956. Der böse Scharfenecker.
Mündlich.
Unfern Scharfeneck ist das Ramberger Schloß gelegen. Da soll ein Scharfenecker gern hinübergekommen sein, nicht sowohl dem Ramberger Ritter, als dessen schönem Weibe zu Ehren. Während aber der gute Nachbar keine Ahnung sträflicher Absichten hegte, war sein ehrloses Weib den Anträgen des Scharfeneckers nicht abhold geblieben und so hatte sich allgemach zwischen beiden ein Verhältniß entsponnen, das zuletzt zu dem ruchlosen Gedanken führte, wie man sich des überlästigen Rambergers entledigen könnte.
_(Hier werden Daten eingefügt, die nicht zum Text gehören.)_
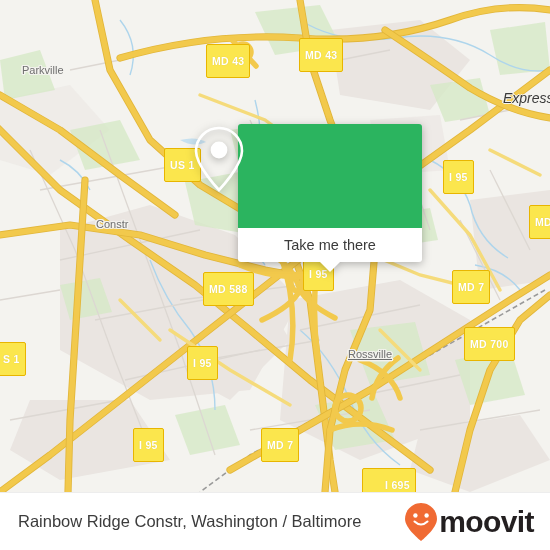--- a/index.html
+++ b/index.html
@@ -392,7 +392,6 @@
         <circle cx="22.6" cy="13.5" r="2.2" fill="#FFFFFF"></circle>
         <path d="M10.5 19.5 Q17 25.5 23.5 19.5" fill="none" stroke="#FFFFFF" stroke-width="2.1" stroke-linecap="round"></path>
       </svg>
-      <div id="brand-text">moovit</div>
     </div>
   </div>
Da gab dem von Scharfeneck, welcher ein trefflicher Armbrustschütze war, der Teufel den Rath, seinem Freund und Nachbar mit einem Pfeile das Lebenslicht auszublasen. Gedacht gethan. Beide, der Scharfenecker und seine Buhle verabredeten sich zur gemeinschaftlichen Schandthat. Eines Tages führte die Gottlose ihren Gemahl vor die Burg, ließ ihn auf einen Stuhl sitzen und hängte ihm wie zum Scherze ein weißes Tüchlein über. Das war das verabredete Zeichen, der Bogen des Mörders schwirrte, und der Ramberger lag vom Pfeile getroffen in seinem Blute.